EXCERTO PARA LEITURA:

V - Valor do Processo
Atendendo ao disposto nos artigos 32.º do CPTA, 306.º, n.º 2, do Código do Processo Civil e 97.º-A do CPPT, aplicáveis por força do disposto no artigo 29.º, n.º 1, alíneas a) e b), do RJAT, e no artigo 3.º, n.º 2, do Regulamento de Custas nos Processos de Arbitragem Tributária (RCPAT) fixa-se o valor do processo em €10.726,19 (dez mil setecentos e vinte seis euros e dezanove cêntimos).
VI - Custas
O montante das custas é fixado em € 918,00 (novecentos e dezoito euros) a cargo da Requerente, nos termos da Tabela I do RCPAT, em cumprimento do disposto nos artigos 12.º, n.º 2, e 22.º, n.º 4, ambos do RJAT, bem como do disposto no artigo 4.º, n.º 4, do RCPAT.
Notifique-se.
Lisboa, Centro de Arbitragem Administrativa, 17 de abril de 2019
O Árbitro
(Olívio Mota Amador)
[1] Posteriormente, a Lei n.º 114/2017, de 29 de dezembro, aditou os artigos 135.º-L e 135.º-M.

OBJETIVO DA TAREFA: No excerto da decisão arbitral, reproduza tudo desde "VI - Custas" até "Notifique-se.", trocando "Requerente" por "Requerida". Os itens constituem material independente do excerto.

INFORMAÇÃO FORNECIDA:
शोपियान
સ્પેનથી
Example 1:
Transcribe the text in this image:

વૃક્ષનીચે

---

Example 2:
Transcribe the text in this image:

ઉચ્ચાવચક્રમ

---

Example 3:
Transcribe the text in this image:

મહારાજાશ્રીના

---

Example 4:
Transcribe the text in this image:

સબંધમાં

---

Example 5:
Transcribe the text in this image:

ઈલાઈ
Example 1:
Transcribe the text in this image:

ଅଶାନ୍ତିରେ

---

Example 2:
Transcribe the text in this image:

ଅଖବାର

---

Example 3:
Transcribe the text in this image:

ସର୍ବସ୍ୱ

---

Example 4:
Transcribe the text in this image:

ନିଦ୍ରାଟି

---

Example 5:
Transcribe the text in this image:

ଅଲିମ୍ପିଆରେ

...

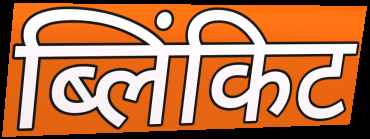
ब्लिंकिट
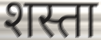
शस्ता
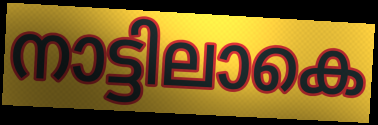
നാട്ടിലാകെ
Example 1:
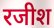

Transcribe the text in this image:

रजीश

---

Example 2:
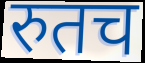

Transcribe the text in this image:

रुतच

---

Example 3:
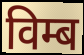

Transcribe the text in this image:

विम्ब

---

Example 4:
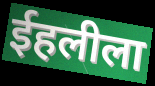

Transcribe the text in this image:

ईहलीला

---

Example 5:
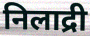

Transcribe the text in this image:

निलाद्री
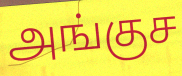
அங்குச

RESPOSTA:
VI - Custas
O montante das custas é fixado em € 918,00 (novecentos e dezoito euros) a cargo da Requerida, nos termos da Tabela I do RCPAT, em cumprimento do disposto nos artigos 12.º, n.º 2, e 22.º, n.º 4, ambos do RJAT, bem como do disposto no artigo 4.º, n.º 4, do RCPAT.
Notifique-se.